Then afterward she would shake it off , ears back to normal, and same sweet loving look in her eye.

"*Thatcher the Dog Catcher*" is scared of Mama Blue and never approaches the puppies when she's around.

lol.. im getting into this too much, even stealing your show...sorry.


----------



## BittersweetEmbrace (Feb 24, 2010)

NinaThePitbull said:


> that is perfection. just how i imagined it. dang your good.
> 
> this thing is coming alive. like the 3 lines on the neck, nice touch. like the point on the inside of the ears. like the whisker holes. perfect.
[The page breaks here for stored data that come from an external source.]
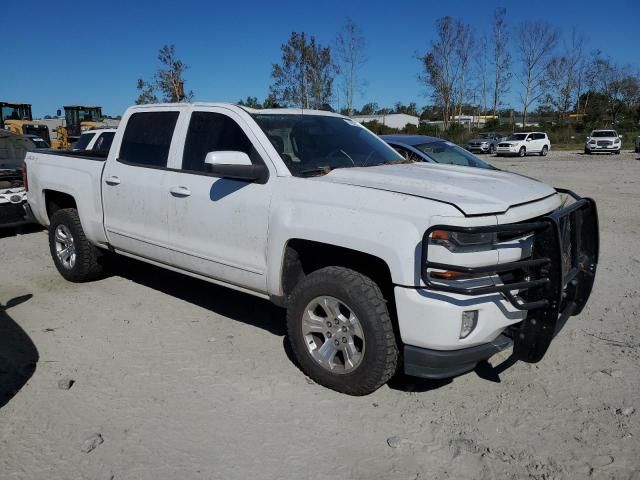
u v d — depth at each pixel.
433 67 57.91
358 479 3.11
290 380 4.18
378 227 3.58
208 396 3.95
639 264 7.32
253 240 4.32
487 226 3.35
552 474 3.15
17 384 4.09
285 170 4.24
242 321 5.32
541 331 3.64
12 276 6.76
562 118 66.44
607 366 4.40
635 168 25.11
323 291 3.87
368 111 80.81
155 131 5.29
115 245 5.69
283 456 3.30
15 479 3.08
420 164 4.88
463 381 4.20
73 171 6.04
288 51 35.31
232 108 4.71
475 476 3.15
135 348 4.71
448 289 3.37
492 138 44.50
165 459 3.26
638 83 69.38
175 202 4.89
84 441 3.39
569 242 4.04
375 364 3.70
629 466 3.21
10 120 27.44
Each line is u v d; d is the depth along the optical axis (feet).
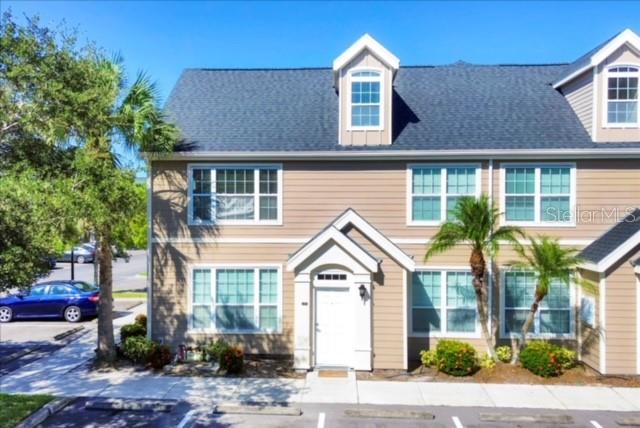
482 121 52.24
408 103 55.47
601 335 43.45
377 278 45.11
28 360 47.85
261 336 49.80
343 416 34.40
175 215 50.67
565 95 55.21
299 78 61.05
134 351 46.29
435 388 40.24
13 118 41.01
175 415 34.40
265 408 35.17
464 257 49.14
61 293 67.36
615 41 47.88
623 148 47.39
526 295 49.08
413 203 49.88
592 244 47.80
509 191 49.29
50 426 32.50
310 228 50.31
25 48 39.91
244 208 50.80
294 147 49.88
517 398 37.99
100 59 44.75
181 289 50.47
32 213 33.17
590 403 36.94
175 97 57.41
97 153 42.11
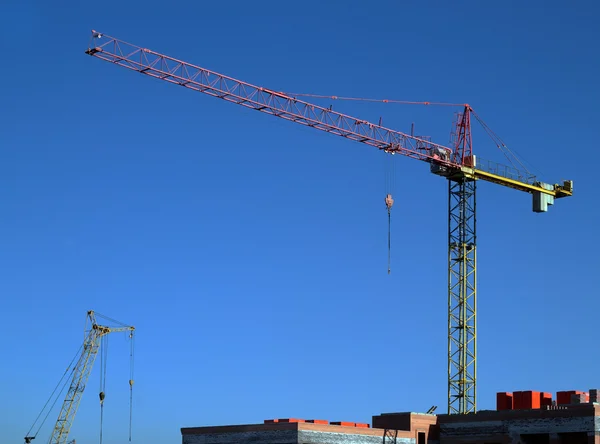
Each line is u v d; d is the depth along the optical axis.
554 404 137.12
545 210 180.75
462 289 169.88
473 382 166.75
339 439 127.31
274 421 130.38
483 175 174.38
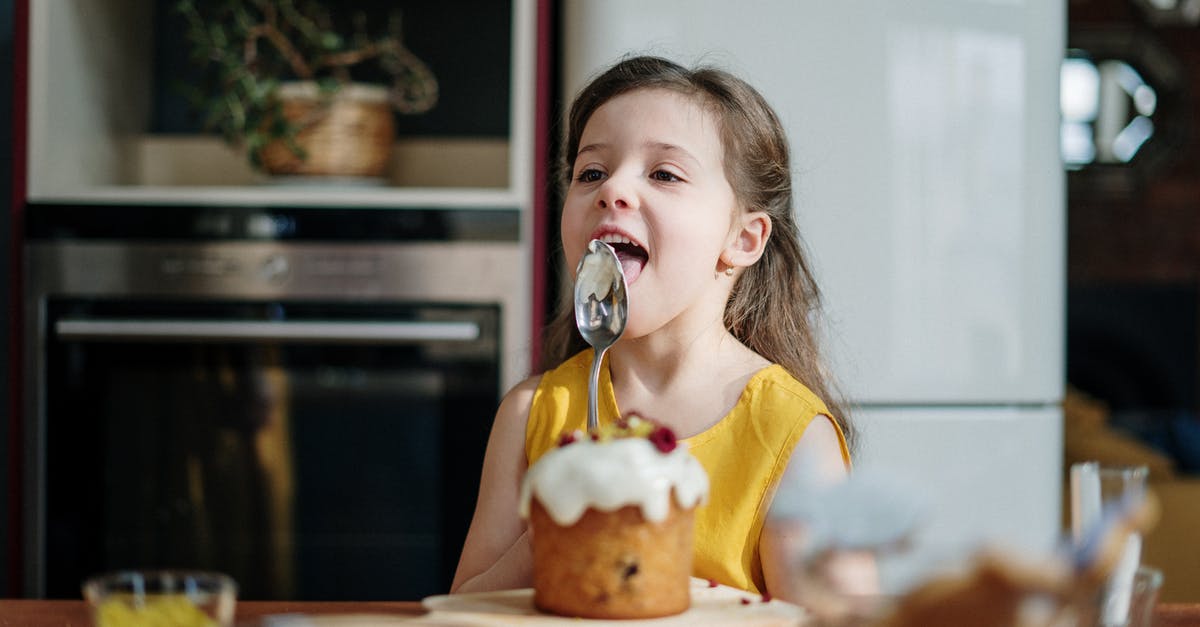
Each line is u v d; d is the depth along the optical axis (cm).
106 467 199
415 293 199
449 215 199
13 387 199
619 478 70
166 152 246
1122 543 53
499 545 112
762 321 124
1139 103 520
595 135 107
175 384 198
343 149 214
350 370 199
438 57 251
Yay!!! Lets rule the world while we're at it! 
I love Mama Blue, she can be like Clair from the Cosby Show. A luving mom but won't put up with bad kiddies 

I messaged you too


----------



## NinaThePitbull (Feb 10, 2010)

BittersweetEmbrace said:


> Yay!!! Lets rule the world while we're at it!
> I love Mama Blue, she can be like Clair from the Cosby Show. A luving mom but won't put up with bad kiddies
> 
> I messaged you too


when she does this...









to Thatcher and looks him dead in his eyes, he shakes uncontrollably. Yeah, Claire Huxtable, good example, she squints just like her when shes serious.


----------



## BittersweetEmbrace (Feb 24, 2010)

NinaThePitbull said:


> when she does this...
> 
> 
> 
> ...


Haha Thats genius! 
Tell how its gonna go down and who's goin' down in it!  

Lol i luv Claire but Cliff cracks the ice


----------